*The task*
Rewrite the lines that follow, changing every "Обсудить" to "Комментарии" and leaving everything else as it is. Omit the pictures from your version.

(Input data)

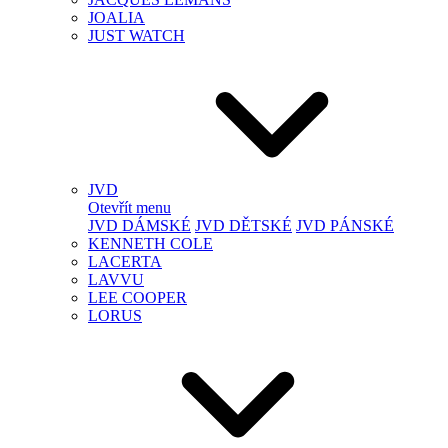
JOALIA
JUST WATCH
JVD
Otevřít menu
JVD DÁMSKÉ
JVD DĚTSKÉ
JVD PÁNSKÉ
KENNETH COLE
LACERTA
LAVVU
LEE COOPER
LORUS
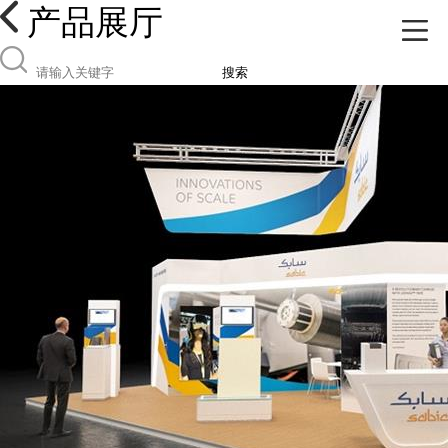
产品展厅
搜索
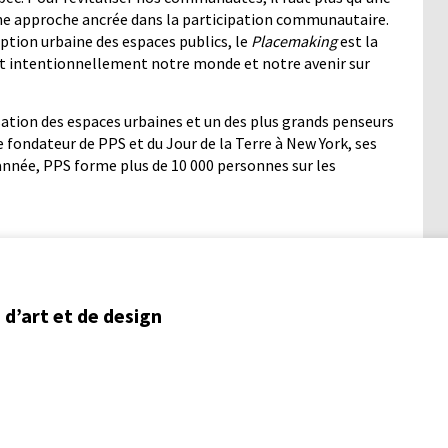
 une approche ancrée dans la participation communautaire.
ption urbaine des espaces publics, le
Placemaking
est la
et intentionnellement notre monde et notre avenir sur
ation des espaces urbaines et un des plus grands penseurs
ue fondateur de PPS et du Jour de la Terre à New York, ses
année, PPS forme plus de 10 000 personnes sur les
d’art et de design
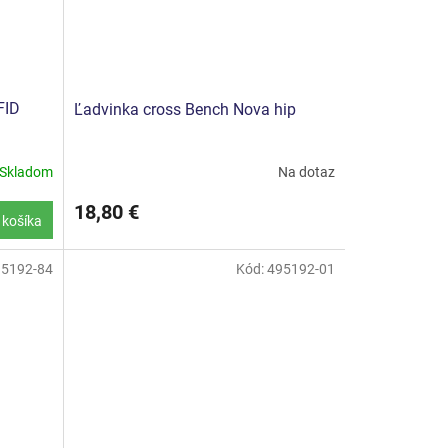
FID
Ľadvinka cross Bench Nova hip
Skladom
Na dotaz
18,80 €
 košíka
95192-84
Kód:
495192-01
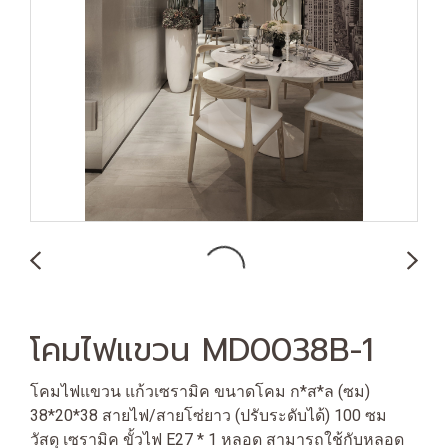
โคมไฟแขวน MD0038B-1
โคมไฟแขวน แก้วเซรามิค ขนาดโคม ก*ส*ล (ซม)
38*20*38 สายไฟ/สายโซ่ยาว (ปรับระดับได้) 100 ซม
วัสดุ เซรามิค ขั้วไฟ E27 * 1 หลอด สามารถใช้กับหลอด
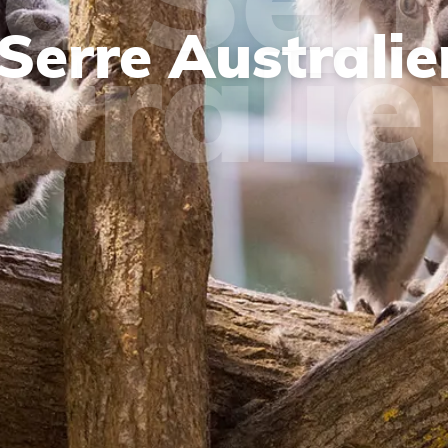
Serre Australi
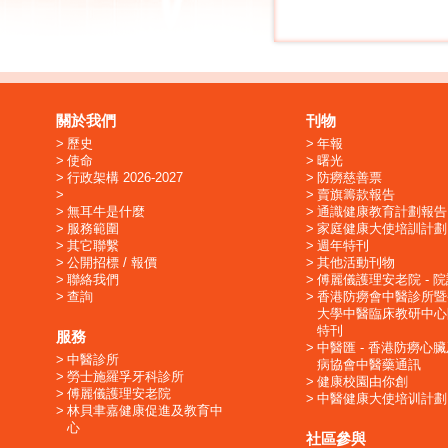
關於我們
刊物
歷史
年報
使命
曙光
行政架構 2026-2027
防癆慈善票
賣旗籌款報告
無耳牛是什麼
通識健康教育計劃報告
服務範圍
家庭健康大使培訓計劃
其它聯繫
週年特刊
公開招標 / 報價
其他活動刊物
聯絡我們
傅麗儀護理安老院 - 
查詢
香港防癆會中醫診所暨
大學中醫臨床教研中心
特刊
服務
中醫匯 - 香港防癆心
中醫診所
病協會中醫藥通訊
勞士施羅孚牙科診所
健康校園由你創
傅麗儀護理安老院
中醫健康大使培训計劃
林貝聿嘉健康促進及教育中
心
社區參與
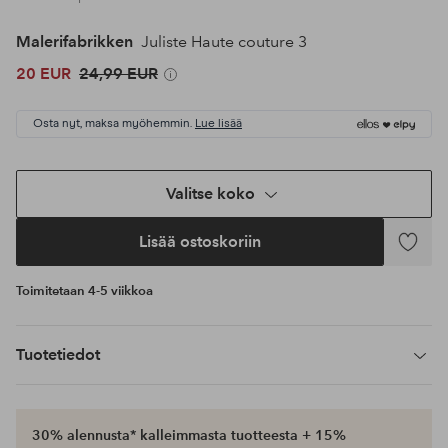
Malerifabrikken
Juliste Haute couture 3
20 EUR
24,99 EUR
Osta nyt, maksa myöhemmin.
Lue lisää
Valitse koko
Lisää ostoskoriin
Lisää
suosikke
Toimitetaan 4-5 viikkoa
Tuotetiedot
30% alennusta* kalleimmasta tuotteesta + 15%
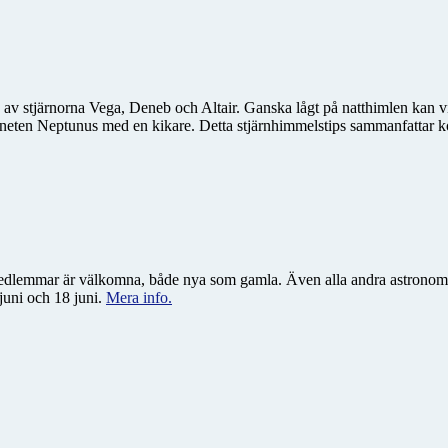
 stjärnorna Vega, Deneb och Altair. Ganska lågt på natthimlen kan vi 
ten Neptunus med en kikare. Detta stjärnhimmelstips sammanfattar kort
a medlemmar är välkomna, både nya som gamla. Även alla andra astronom
juni och 18 juni.
Mera info.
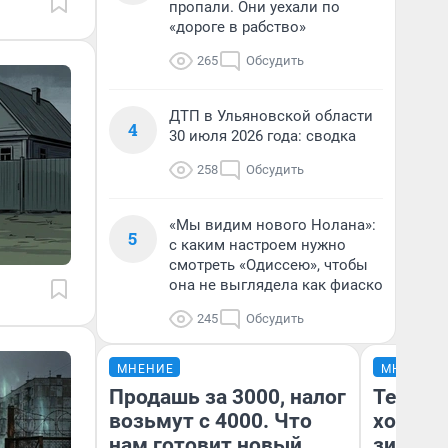
пропали. Они уехали по
«дороге в рабство»
265
Обсудить
ДТП в Ульяновской области
4
30 июля 2026 года: сводка
258
Обсудить
«Мы видим нового Нолана»:
5
с каким настроем нужно
смотреть «Одиссею», чтобы
она не выглядела как фиаско
245
Обсудить
МНЕНИЕ
МНЕНИЕ
Продашь за 3000, налог
Тепло 
возьмут с 4000. Что
холодн
нам готовит новый
зимой.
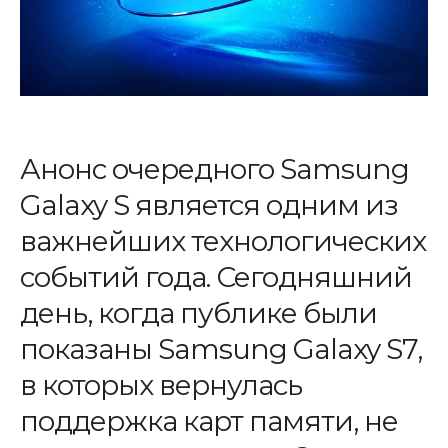
Анонс очередного Samsung
Galaxy S является одним из
важнейших технологических
событий года. Сегодняшний
день, когда публике были
показаны Samsung Galaxy S7,
в которых вернулась
поддержка карт памяти, не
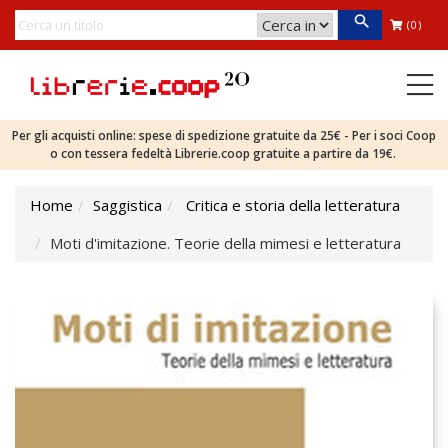
(0)
Per gli acquisti online: spese di spedizione gratuite da 25€ - Per i soci Coop
o con tessera fedeltà Librerie.coop gratuite a partire da 19€.
Home
Saggistica
Critica e storia della letteratura
Moti d'imitazione. Teorie della mimesi e letteratura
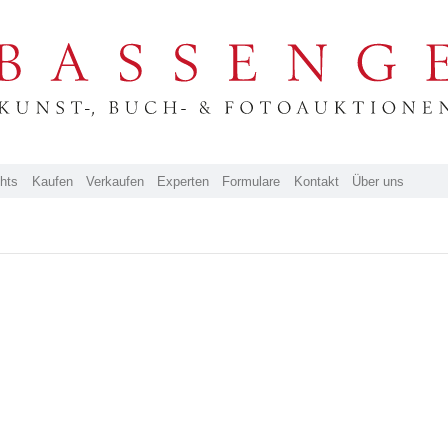
ghts
Kaufen
Verkaufen
Experten
Formulare
Kontakt
Über uns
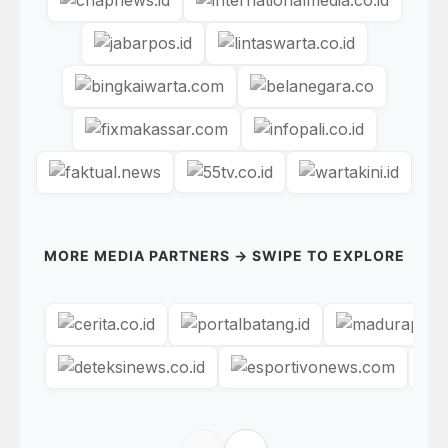
MORE MEDIA PARTNERS → SWIPE TO EXPLORE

(End Input data)

*Written reply*
JOALIA
JUST WATCH
JVD
Otevřít menu
JVD DÁMSKÉ
JVD DĚTSKÉ
JVD PÁNSKÉ
KENNETH COLE
LACERTA
LAVVU
LEE COOPER
LORUS
产品展厅
搜索
 une approche ancrée dans la participation communautaire.
ption urbaine des espaces publics, le
Placemaking
est la
et intentionnellement notre monde et notre avenir sur
ation des espaces urbaines et un des plus grands penseurs
ue fondateur de PPS et du Jour de la Terre à New York, ses
année, PPS forme plus de 10 000 personnes sur les
d’art et de design
FID
Ľadvinka cross Bench Nova hip
Skladom
Na dotaz
18,80 €
 košíka
95192-84
Kód:
495192-01
โคมไฟแขวน MD0038B-1
โคมไฟแขวน แก้วเซรามิค ขนาดโคม ก*ส*ล (ซม)
38*20*38 สายไฟ/สายโซ่ยาว (ปรับระดับได้) 100 ซม
วัสดุ เซรามิค ขั้วไฟ E27 * 1 หลอด สามารถใช้กับหลอด
Serre Australi
關於我們
刊物
歷史
年報
使命
曙光
行政架構 2026-2027
防癆慈善票
賣旗籌款報告
無耳牛是什麼
通識健康教育計劃報告
服務範圍
家庭健康大使培訓計劃
其它聯繫
週年特刊
公開招標 / 報價
其他活動刊物
聯絡我們
傅麗儀護理安老院 - 
查詢
香港防癆會中醫診所暨
大學中醫臨床教研中心
特刊
服務
中醫匯 - 香港防癆心
中醫診所
病協會中醫藥通訊
勞士施羅孚牙科診所
健康校園由你創
傅麗儀護理安老院
中醫健康大使培训計劃
林貝聿嘉健康促進及教育中
心
社區參與
Malerifabrikken
Juliste Haute couture 3
20 EUR
24,99 EUR
Osta nyt, maksa myöhemmin.
Lue lisää
Valitse koko
Lisää ostoskoriin
Lisää
suosikke
Toimitetaan 4-5 viikkoa
Tuotetiedot
30% alennusta* kalleimmasta tuotteesta + 15%
 stjärnorna Vega, Deneb och Altair. Ganska lågt på natthimlen kan vi 
ten Neptunus med en kikare. Detta stjärnhimmelstips sammanfattar kort
a medlemmar är välkomna, både nya som gamla. Även alla andra astronom
juni och 18 juni.
Mera info.
пропали. Они уехали по
«дороге в рабство»
265
Комментарии
ДТП в Ульяновской области
4
30 июля 2026 года: сводка
258
Комментарии
«Мы видим нового Нолана»:
5
с каким настроем нужно
смотреть «Одиссею», чтобы
она не выглядела как фиаско
245
Комментарии
МНЕНИЕ
МНЕНИЕ
Продашь за 3000, налог
Тепло 
возьмут с 4000. Что
холодн
нам готовит новый
зимой.
Анонс очередного Samsung
Galaxy S является одним из
важнейших технологических
событий года. Сегодняшний
день, когда публике были
показаны Samsung Galaxy S7,
в которых вернулась
поддержка карт памяти, не
(0)
Per gli acquisti online: spese di spedizione gratuite da 25€ - Per i soci Coop
o con tessera fedeltà Librerie.coop gratuite a partire da 19€.
Home
Saggistica
Critica e storia della letteratura
Moti d'imitazione. Teorie della mimesi e letteratura
ghts
Kaufen
Verkaufen
Experten
Formulare
Kontakt
Über uns
MORE MEDIA PARTNERS → SWIPE TO EXPLORE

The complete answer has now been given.